Leonard negó con la cabeza ante las payasadas de Kylo.
—En fin, Geoffrey, Charlton, yo también me adelanto.
Ha sido un día largo.
De ese modo, solo quedaban Charlton y Geoffrey subiendo las escaleras hacia sus habitaciones en el tercer piso.
Cuando llegaron al rellano, Charlton estaba a punto de despedirse, ya que sus habitaciones estaban en lados opuestos.
Sin embargo, a diferencia de lo habitual, Geoffrey lo miró con seriedad.
—Tenemos que hablar —dijo Geoffrey.
Charlton, que se sentía un poco cansado, se puso alerta de repente.
Intentando sonar casual, respondió: —¿Sí, claro, de qué se trata?
No entró en pánico, pues se dio cuenta de que Geoffrey no podía haberse enterado aún de lo suyo con Serena porque, si lo hubiera hecho, dudaba que se le acercara de esa manera.
Aunque todavía sentía algo de culpa por hacer esto a sus espaldas, ya había tomado una decisión.
—Aquí no.
¿En tu habitación o en la mía?
—preguntó Geoffrey.
Pensando que era mejor ser precavido, Charlton dijo: —En la tuya.
—
La habitación de Geoffrey era una suite de un dormitorio similar a la de Serena, solo que unos pocos metros cuadrados más pequeña.
La razón por la que la residencia masculina tenía habitaciones más pequeñas era que el edificio era más antiguo y albergaba a más estudiantes.
En cualquier caso, una vez dentro, Geoffrey le pidió a Charlton que se sentara en el sofá del salón.
—Y bien, ¿de qué se trata?
—preguntó Charlton.
No pensaba quedarse mucho tiempo.
—He oído que has firmado un contrato con Columbia Recording —declaró Geoffrey mientras le entregaba a Charlton una botella de agua y luego tomaba asiento frente a él.
Charlton recibió la botella y la abrió para beber un poco de agua.
—¿Sí, lo he hecho.
¿Por qué?
—¿Sabías que Serena también ha firmado con ellos?

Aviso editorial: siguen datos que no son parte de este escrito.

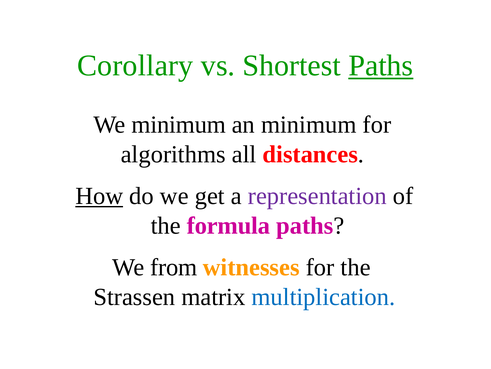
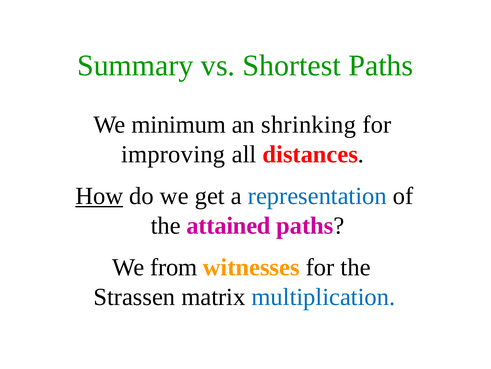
Corollary: Corollary -> Summary
Paths at (381, 66) underline: present -> none
an minimum: minimum -> shrinking
algorithms: algorithms -> improving
representation colour: purple -> blue
formula: formula -> attained
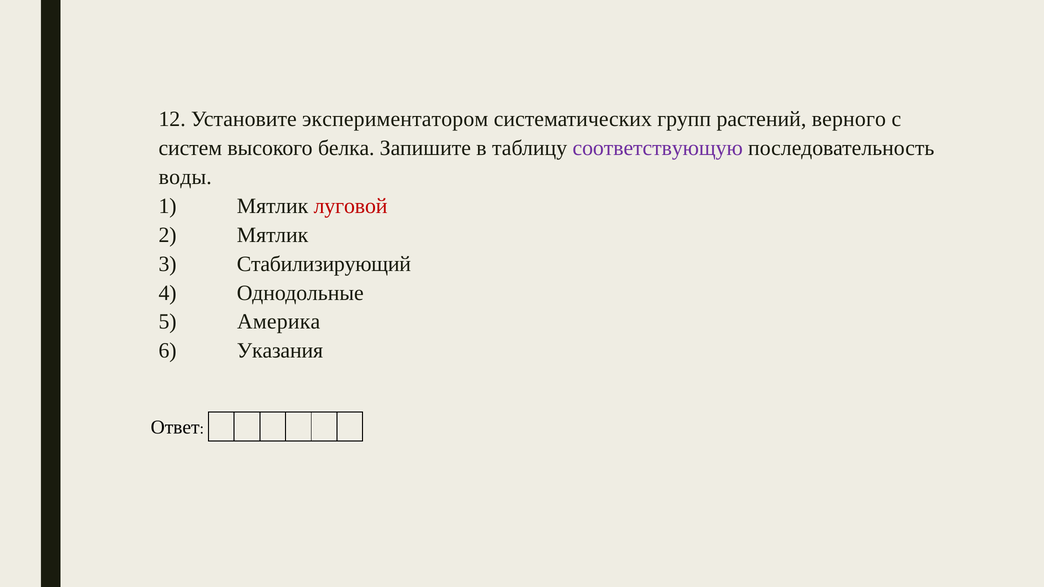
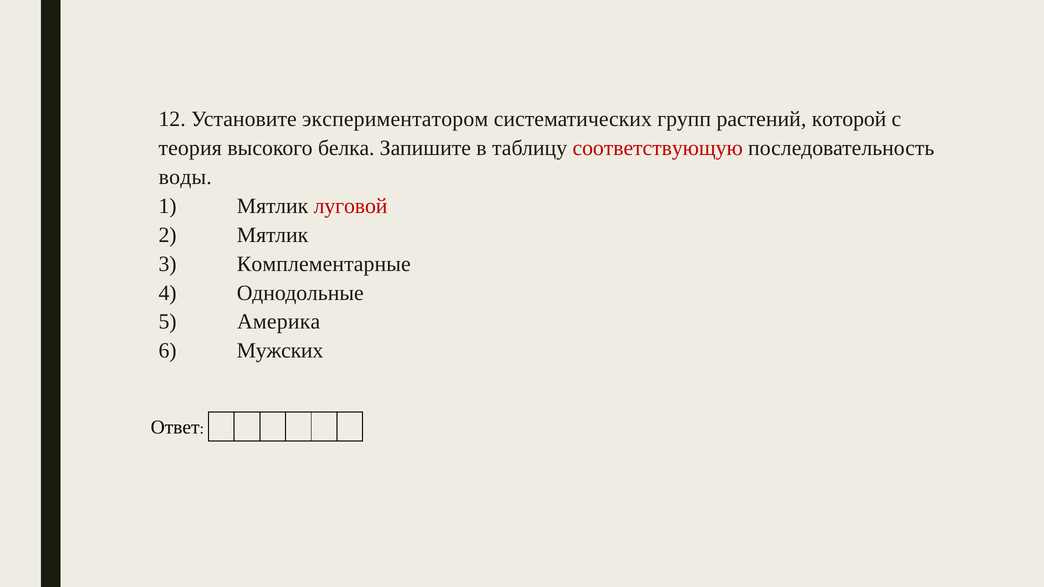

Charlton sabía que debía jugar bien sus cartas.
Así que enarcó una ceja.
—¿Sí, y qué?
¿No te lo dijo?
Geoffrey suspiró.
—Me lo dijo antes.
Pero no me ha gustado.
¿Sabías que firmó por tres años?
¿Fueron ella o Edward quienes establecieron esa duración?
—Creo que fue Serena.
—Eso pensaba —respondió Geoffrey mientras negaba con la cabeza—.
De todos modos, quiero pedirte un favor.
¿Puedo confiar en ti?
Charlton no respondió de inmediato, sintiendo un vuelco en el corazón.
Sin embargo, no debía dejar que Geoffrey notara que actuaba de forma extraña.
—¿Por supuesto, de qué se trata?
Geoffrey se tomó un momento mientras descifraba las siguientes palabras que iba a decir.
Confiaba en Charlton, pero su primo seguía siendo un hombre y, la verdad, la sola idea de que a Serena pudiera gustarle no le sentaba nada bien.
—Quiero que te asegures de que nadie codicie jamás lo que es mío.
A Charlton no le gustó cómo Geoffrey se refería a Serena como suya, como si fuera un objeto de su posesión.
Sin embargo, sabía que no podía decirlo ni demostrarlo.
Además, entendió lo que Geoffrey estaba diciendo en realidad: que cuando decía «nadie», se refería a él.
Porque, con el estatus de Serena, ¿quién se atrevería a pensar en ello?
No obstante, fingió no captar la indirecta.
En su lugar, se rio entre dientes y respondió medio en broma: —¿Y es que alguien se atrevería?
Geoffrey no se rio, ni le sonrió.
En su lugar, simplemente lo miró con total seriedad.
—Confío en ti, Charlton, y espero que nunca rompas esa confianza.